João Candido Portinari: Por outro lado, tinha uma
coisa que me incomodava muito, você vai entender logo, era
que em qualquer lugar que estivesse, se as pessoas fossem
se apresentar umas às outras, a pessoa dizia assim: “Olha,
esse aqui é o Arnaldo, esse é o Pedro, esse é o José, esse é
o Osvaldo, esse é o filho do Portinari.” Aquilo foi pesando
muito para mim. Ele ocupava um espaço imenso, naquela
época, no cenário brasileiro, e aquilo me incomodou a tal
ponto que acabei saindo de casa aos 18 anos e fui estudar
na França. Agora, por que Matemática? Sempre tive paixão
por Matemática, estudei no colégio Andrews, tive um professor maravilhoso,
professor Ramalho Novo, e depois tive
um grande mentor que foi o Pierre Lucie. Ele era meu tio,
foi casado com uma irmã de minha mãe, grande professor
de Matemática e de Física, inclusive fundou o curso de
vestibular mais importante da época. Dava aula também no
COS, que era do Henrique Saules, eram professores do Santo
Inácio... O primeiro emprego que tive, primeiro dinheirinho
que ganhei, foi como assistente do professor de Geometria,
no PH, que era o professor Duílio Nogueira. Então o Pierre
se tornou uma espécie de alternativa para mim e me convenceu
que deveria estudar Matemática e que o único lugar
que se podia estudar Matemática era na França e não na
Sorbonne. Ele tinha pavor da Sorbonne, tinha que ser nos
Liceus, que eles chamavam de Grandes Écoles, que era, na
verdade, a escola politécnica, normal e superior, as grandes
escolas de engenharia. Então, fui para Paris, fiquei como
interno, era um regime de campo de concentração, fiquei
interno no Liceu, o Liceu Louis-le-Grand, onde estudaram
Voltaire e Poincaré. Esse Liceu, que vem dos tempos de
Napoleão, tinha uma disciplina de ferro, não podíamos sair.

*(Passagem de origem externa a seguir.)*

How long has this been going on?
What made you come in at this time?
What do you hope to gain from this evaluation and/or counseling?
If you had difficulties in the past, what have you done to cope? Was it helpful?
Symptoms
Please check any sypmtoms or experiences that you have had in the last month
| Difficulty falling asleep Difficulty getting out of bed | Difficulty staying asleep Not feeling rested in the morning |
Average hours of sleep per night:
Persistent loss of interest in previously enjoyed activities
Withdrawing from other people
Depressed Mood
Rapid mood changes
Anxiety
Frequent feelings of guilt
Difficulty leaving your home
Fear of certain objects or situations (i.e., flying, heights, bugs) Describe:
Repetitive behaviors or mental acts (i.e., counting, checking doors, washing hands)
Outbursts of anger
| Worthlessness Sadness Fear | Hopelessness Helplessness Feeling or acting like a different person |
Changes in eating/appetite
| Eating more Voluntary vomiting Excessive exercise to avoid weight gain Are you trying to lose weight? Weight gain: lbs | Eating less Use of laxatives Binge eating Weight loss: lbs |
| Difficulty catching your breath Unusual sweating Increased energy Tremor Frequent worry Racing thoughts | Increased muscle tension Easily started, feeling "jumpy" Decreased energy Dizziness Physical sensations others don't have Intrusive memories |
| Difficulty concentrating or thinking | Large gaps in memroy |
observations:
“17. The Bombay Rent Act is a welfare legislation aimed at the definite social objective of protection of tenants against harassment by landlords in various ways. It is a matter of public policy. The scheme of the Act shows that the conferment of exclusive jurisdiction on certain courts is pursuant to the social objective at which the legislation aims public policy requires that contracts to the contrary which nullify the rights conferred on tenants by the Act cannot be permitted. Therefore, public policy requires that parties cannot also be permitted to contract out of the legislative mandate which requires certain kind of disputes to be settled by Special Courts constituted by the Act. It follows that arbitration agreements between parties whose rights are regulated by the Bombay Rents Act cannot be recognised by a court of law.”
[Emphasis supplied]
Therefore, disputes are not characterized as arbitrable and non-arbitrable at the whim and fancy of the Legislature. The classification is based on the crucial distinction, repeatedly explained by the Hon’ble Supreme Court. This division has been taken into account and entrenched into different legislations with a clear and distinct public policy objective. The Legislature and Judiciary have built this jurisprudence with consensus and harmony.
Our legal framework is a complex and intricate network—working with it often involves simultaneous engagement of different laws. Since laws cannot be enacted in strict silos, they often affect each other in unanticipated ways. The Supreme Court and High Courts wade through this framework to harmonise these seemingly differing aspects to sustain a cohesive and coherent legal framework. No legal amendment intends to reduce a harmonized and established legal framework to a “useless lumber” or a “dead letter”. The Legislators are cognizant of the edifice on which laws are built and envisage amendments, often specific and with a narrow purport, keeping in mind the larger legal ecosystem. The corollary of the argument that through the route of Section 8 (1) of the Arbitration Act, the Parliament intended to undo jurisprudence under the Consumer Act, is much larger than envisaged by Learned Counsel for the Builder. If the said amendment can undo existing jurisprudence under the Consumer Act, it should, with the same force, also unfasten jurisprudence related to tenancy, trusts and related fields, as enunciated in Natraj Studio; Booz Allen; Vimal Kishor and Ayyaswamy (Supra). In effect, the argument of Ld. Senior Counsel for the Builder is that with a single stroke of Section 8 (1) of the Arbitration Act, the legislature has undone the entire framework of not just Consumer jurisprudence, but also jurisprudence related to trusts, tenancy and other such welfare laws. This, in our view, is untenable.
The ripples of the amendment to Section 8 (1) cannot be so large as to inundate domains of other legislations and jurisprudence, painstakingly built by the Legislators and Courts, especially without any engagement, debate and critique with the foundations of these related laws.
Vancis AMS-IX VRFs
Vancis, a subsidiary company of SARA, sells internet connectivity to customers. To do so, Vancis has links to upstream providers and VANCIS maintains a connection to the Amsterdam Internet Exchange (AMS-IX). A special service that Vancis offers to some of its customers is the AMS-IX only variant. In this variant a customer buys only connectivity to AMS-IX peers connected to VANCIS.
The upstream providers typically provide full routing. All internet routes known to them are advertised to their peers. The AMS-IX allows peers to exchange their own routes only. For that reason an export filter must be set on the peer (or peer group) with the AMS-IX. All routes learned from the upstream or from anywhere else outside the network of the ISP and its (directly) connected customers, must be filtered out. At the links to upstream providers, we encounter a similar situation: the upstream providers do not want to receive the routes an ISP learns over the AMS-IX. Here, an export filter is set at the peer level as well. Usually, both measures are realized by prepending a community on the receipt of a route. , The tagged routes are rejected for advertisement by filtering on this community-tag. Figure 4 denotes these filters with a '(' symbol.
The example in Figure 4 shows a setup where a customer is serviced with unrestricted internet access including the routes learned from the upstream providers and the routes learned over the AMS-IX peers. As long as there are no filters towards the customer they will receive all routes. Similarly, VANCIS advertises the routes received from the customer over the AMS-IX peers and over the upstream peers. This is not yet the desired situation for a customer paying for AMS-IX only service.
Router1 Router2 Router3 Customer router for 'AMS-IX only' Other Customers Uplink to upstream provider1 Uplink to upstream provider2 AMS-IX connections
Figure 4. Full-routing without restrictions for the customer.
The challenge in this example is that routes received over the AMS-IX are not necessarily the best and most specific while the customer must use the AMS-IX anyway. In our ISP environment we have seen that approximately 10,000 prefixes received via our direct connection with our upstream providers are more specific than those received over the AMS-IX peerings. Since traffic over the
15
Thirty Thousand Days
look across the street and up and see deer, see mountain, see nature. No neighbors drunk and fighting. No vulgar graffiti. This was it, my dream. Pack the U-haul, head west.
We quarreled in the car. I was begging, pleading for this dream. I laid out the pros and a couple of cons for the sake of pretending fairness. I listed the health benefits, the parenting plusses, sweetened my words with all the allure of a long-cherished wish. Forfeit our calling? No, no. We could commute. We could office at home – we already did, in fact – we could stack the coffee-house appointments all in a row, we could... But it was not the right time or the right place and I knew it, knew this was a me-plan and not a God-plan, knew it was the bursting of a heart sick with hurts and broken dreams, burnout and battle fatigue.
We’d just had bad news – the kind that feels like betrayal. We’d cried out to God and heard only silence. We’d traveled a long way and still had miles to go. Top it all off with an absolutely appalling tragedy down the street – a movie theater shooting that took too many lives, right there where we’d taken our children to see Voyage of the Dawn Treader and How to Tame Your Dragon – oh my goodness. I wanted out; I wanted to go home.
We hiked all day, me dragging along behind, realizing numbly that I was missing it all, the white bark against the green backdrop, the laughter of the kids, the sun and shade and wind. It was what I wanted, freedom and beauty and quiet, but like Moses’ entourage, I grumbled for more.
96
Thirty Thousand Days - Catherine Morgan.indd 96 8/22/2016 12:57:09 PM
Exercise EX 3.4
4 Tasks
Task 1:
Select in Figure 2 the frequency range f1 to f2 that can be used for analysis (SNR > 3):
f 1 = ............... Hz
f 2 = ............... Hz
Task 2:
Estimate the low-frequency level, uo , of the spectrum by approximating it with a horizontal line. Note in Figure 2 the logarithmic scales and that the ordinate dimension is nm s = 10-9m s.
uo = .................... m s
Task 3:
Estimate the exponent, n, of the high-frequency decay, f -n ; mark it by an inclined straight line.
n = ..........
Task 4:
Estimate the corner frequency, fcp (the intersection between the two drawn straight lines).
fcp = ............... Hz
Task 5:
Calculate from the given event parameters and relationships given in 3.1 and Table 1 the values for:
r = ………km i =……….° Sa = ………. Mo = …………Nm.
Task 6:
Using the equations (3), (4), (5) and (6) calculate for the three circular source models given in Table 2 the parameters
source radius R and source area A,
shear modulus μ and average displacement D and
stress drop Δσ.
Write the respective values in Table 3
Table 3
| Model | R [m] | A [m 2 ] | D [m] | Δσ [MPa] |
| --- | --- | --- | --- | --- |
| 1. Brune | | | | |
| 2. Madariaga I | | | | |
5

Você prestava um concurso nacional para entrar nessas
grandes escolas e entrei na escola de telecomunicações e
fui fazer o doutorado no MIT, em engenharia elétrica. Tive a
sorte de ter um orientador lá que era um físico, matemático
fantástico e acabei, então, indo para Matemática aplicada
à Física. Estava há 10 anos fora do Brasil, quando recebo o
convite da PUC para voltar e ajudar a criar o Departamento
de Matemática que não existia ainda. Voltei.
Arnaldo Niskier: Matemática é muito ligada à Física.
Você se especializou numa coisa muito bonita sem deixar de
amar a obra do seu pai, que sempre cuidou com muito carinho.
João Candido Portinari: Teve essa volta. Quando fiz
40 anos, escrevi uma carta póstuma em que dizia que queria
trabalhar para que a obra dele pudesse ser acessível a todos,
quer dizer, não só a obra pictórica. Tem uma diferença quando
você pega, por exemplo, uma obra como a do Kandinsky,
que é um artista abstrato, ela pode ser belíssima, mas o que
ele está propondo ali são cores, formas, volumes, enquanto
a obra de Portinari é profundamente comprometida com o
humano, com o social, com valores.
Arnaldo Niskier: E assim ele se consagrou.